Un 15 giugno in cui non mancheranno eventi, iniziative e convegni anche nel nostro Paese, con l'obiettivo di sensibilizzare una parte sempre maggiore di cittadinanza sul tema dell'eolico: se, infatti, negli ultimi anni siamo riusciti a bruciare meno petrolio, usare meno gas e ricorrere sempre meno al carbone, il merito va anche all'energia ricavata dal vento che, in un territorio povero di materie prime come è quello italiano, può costituire un'alternativa in grado di rispondere ad una domanda tutt'altro che trascurabile. Legambiente calcola, ad esempio, che l'eolico potrebbe arrivare a garantire il 10% del totale del fabbisogno elettrico complessivo degli italiani; negli ultimi anni, in effetti, il contributo delle pale che "catturano" la potenza del vento sta rivelando come sempre maggiore evidenza la sua fondamentale importanza. Basti pensare che nel maggio di quest'anno, ad esempio, l'eolico ha coperto il 5,9% della produzione elettrica italiana, con un incremento pari al 44% in più rispetto allo stesso mese dell'anno precedente.

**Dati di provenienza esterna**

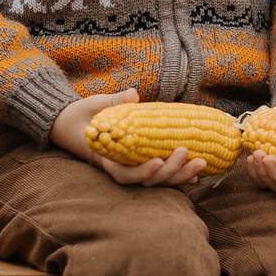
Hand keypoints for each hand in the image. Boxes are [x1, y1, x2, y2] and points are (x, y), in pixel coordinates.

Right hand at [52, 89, 208, 186]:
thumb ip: (113, 102)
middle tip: (187, 153)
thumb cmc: (82, 115)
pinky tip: (198, 173)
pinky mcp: (143, 163)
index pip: (124, 174)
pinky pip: (162, 173)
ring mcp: (133, 168)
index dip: (143, 172)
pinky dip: (179, 174)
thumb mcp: (93, 105)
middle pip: (147, 181)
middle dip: (170, 171)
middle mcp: (121, 168)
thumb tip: (133, 94)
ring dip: (180, 174)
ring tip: (202, 162)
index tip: (158, 162)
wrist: (74, 124)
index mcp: (106, 158)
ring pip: (158, 180)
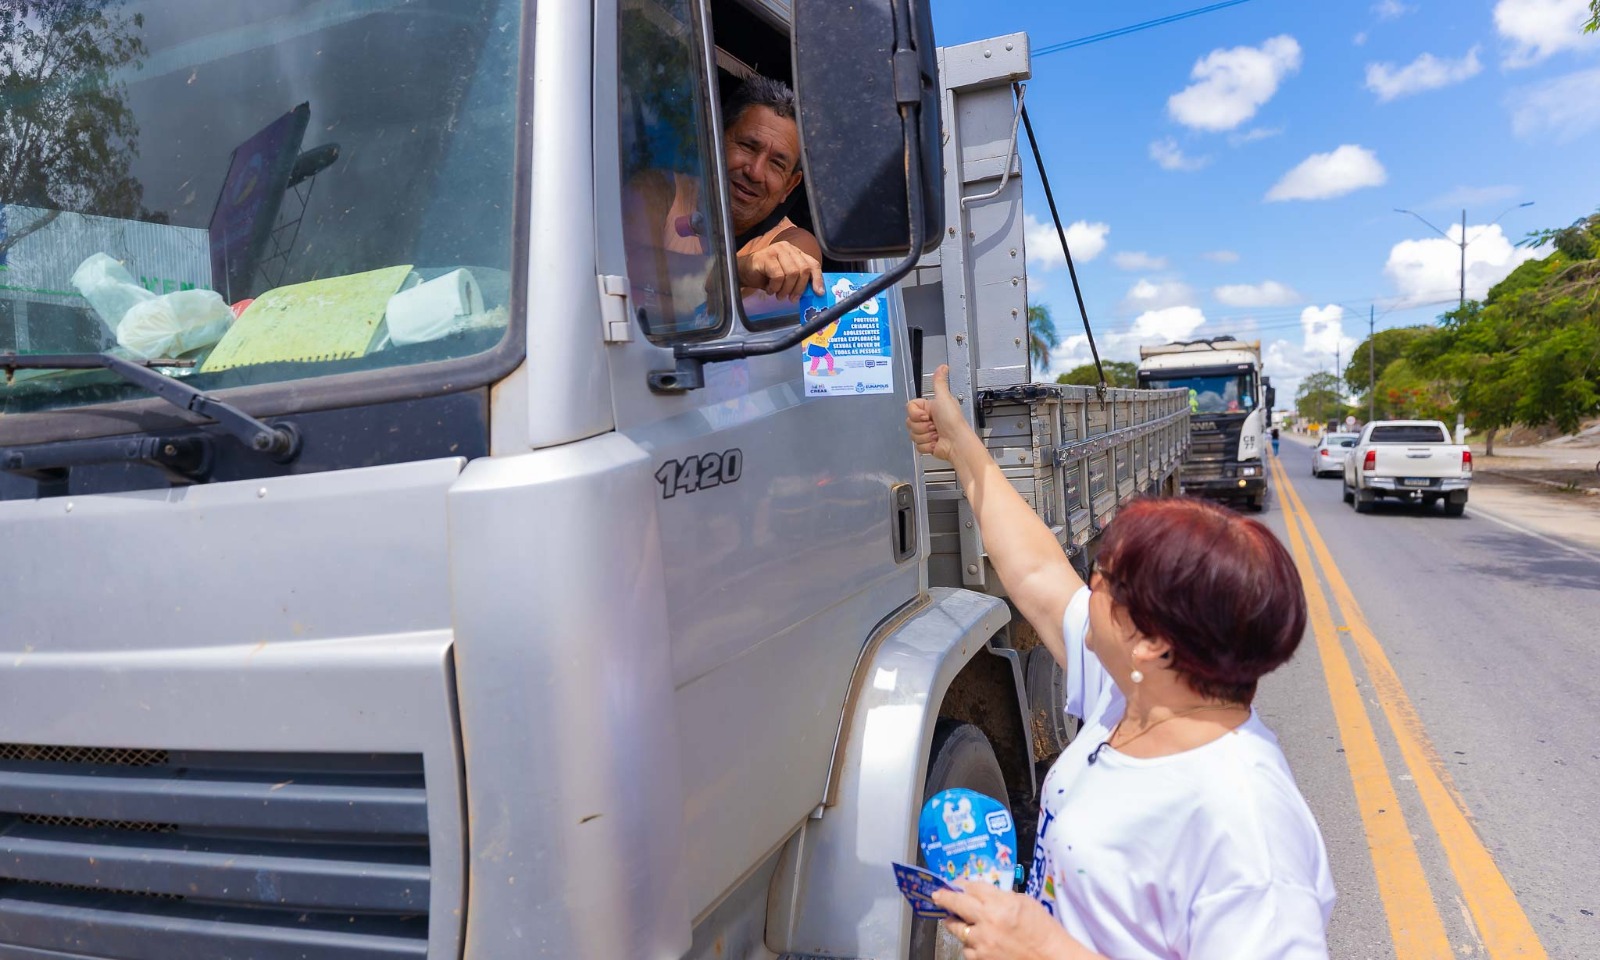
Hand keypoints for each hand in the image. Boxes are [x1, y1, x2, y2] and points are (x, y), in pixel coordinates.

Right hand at [736, 241, 823, 300]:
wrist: (744, 271)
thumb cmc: (766, 275)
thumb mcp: (786, 278)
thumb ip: (799, 280)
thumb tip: (814, 293)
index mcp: (796, 252)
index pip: (813, 264)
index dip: (817, 279)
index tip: (819, 293)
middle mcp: (788, 248)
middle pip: (804, 270)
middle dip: (799, 288)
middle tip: (791, 299)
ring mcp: (778, 250)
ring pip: (792, 273)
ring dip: (786, 289)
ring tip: (779, 294)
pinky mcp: (767, 257)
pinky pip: (778, 276)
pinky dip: (775, 287)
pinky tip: (770, 289)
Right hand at [906, 364, 969, 462]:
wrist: (956, 443)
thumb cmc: (952, 421)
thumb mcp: (944, 398)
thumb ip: (939, 382)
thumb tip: (943, 367)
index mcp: (930, 407)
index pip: (910, 408)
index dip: (916, 414)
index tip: (927, 415)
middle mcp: (928, 419)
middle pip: (910, 422)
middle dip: (922, 426)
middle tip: (934, 425)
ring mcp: (926, 433)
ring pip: (912, 434)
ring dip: (925, 436)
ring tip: (937, 434)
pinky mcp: (926, 445)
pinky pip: (917, 446)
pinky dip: (927, 446)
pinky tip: (936, 443)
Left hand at [932, 882, 1094, 959]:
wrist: (1052, 958)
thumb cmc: (1044, 931)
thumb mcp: (1025, 903)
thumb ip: (1001, 896)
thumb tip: (982, 893)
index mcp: (1000, 904)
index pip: (972, 887)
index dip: (962, 883)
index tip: (956, 883)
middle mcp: (987, 922)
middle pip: (956, 903)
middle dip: (944, 897)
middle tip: (938, 895)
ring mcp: (982, 942)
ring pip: (956, 928)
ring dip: (955, 922)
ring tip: (956, 919)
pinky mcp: (980, 959)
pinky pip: (966, 947)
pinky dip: (969, 943)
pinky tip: (978, 940)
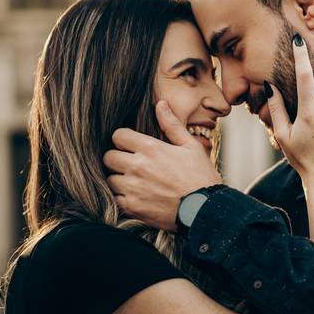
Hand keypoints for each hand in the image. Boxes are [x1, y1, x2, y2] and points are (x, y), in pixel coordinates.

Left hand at [103, 101, 221, 230]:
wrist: (205, 209)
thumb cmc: (201, 177)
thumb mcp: (191, 147)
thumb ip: (172, 125)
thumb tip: (160, 104)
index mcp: (151, 149)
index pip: (118, 136)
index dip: (124, 139)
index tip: (131, 145)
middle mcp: (137, 167)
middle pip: (108, 157)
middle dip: (118, 158)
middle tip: (131, 163)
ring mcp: (132, 188)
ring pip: (110, 179)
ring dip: (119, 179)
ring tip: (135, 182)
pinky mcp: (132, 207)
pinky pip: (114, 198)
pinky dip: (122, 197)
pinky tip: (136, 196)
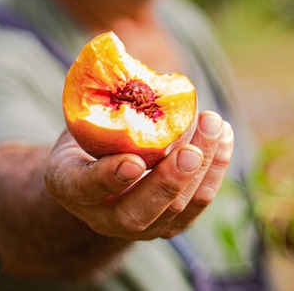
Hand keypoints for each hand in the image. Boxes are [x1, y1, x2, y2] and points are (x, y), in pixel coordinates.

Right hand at [45, 111, 232, 239]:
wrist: (97, 177)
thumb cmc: (91, 133)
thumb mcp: (84, 118)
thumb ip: (102, 105)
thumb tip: (132, 67)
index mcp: (69, 187)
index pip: (85, 187)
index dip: (108, 176)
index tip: (133, 161)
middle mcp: (103, 218)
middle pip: (138, 213)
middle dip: (169, 182)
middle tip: (191, 153)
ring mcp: (141, 226)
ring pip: (177, 207)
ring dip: (203, 166)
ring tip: (214, 125)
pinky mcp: (172, 224)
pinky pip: (199, 202)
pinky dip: (216, 168)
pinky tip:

Questo grazie agli 8383 impianti di diverse dimensioni disseminati sul suolo italiano che hanno assicurato elettricità a oltre 5,2 milioni di famiglie; impianti che, però, al momento non sembrerebbero destinati ad una florida (ed auspicabile) crescita: secondo la denuncia di Legambiente, infatti, tra vuoti normativi, che riguarderebbero in particolare i progetti offshore, barriere burocratiche, immancabili infiltrazioni mafiose, mancanza di agevolazioni fiscali e incertezze di varia origine, il futuro delle pale eoliche, in numerose regioni, ha molte nubi oscure dinanzi a sé.

«La crescita degli impianti eolici nel territorio italiano è la migliore garanzia per un futuro energetico realmente sicuro e pulito. Per continuare nella crescita delle installazioni si deve intervenire con politiche attente ai territori, come la sostituzione e il repowering degli impianti esistenti, la realizzazione di nuovi progetti di piccola e grande taglia integrati nel paesaggio e poi attraverso impianti offshore, che nel nostro Paese sono ancora fermi per colpa di procedure che non danno alcuna certezza agli investimenti» ha spiegato il vicepresidente di Legambiente Edoardo Zanchini. Quale occasione migliore del Global Wind Day, dunque, per ricordare a chi governa che le strade per lo sviluppo non passano più obbligatoriamente attraverso ulteriori investimenti nella ricerca di combustibili fossili? Del resto, negli oscuri tempi di crisi e recessione in cui viviamo, il fatto che il settore dell'eolico continui a contare una crescita media costante di posti di lavoro ogni anno è un segnale fin troppo chiaro della direzione che dovrebbe prendere il nostro futuro; senza contare, naturalmente, il taglio drastico nelle emissioni che le fonti alternative comportano, quantificabile in 9 milioni di tonnellate di CO2 in meno che, entro il 2020, potrebbero arrivare a diventare 15 milioni.

Sappiamo ormai da tempo come il nostro vecchio Pianeta porti sempre più su di sé le ferite di uno sfruttamento che ha conosciuto le sue punte più alte proprio nei secoli più recenti; ma sappiamo anche che i tempi sono fin troppo maturi per un'inversione di rotta e che, fortunatamente, la ricerca scientifica ha già fornito numerose risposte in merito alle soluzioni, indicando vie alternative da seguire al fine di consegnare ai posteri una Terra non saccheggiata fino alla sua ultima risorsa: una di queste vie potrebbe essere proprio quella delle rinnovabili, nel tentativo di abbandonare gradualmente la dipendenza dalle fonti fossili. Forse un giorno, quando il petrolio sarà definitivamente esaurito, Eolo tornerà ad essere una della nostre poche risorse, esattamente come quando soffiava per gonfiare le vele dei naviganti nei secoli scorsi: tuttavia, prima di tornare indietro di tanto, i governi sono già in possesso di tutti gli strumenti per intervenire e riportare il mondo sulla sua giusta rotta, pulita e sostenibile.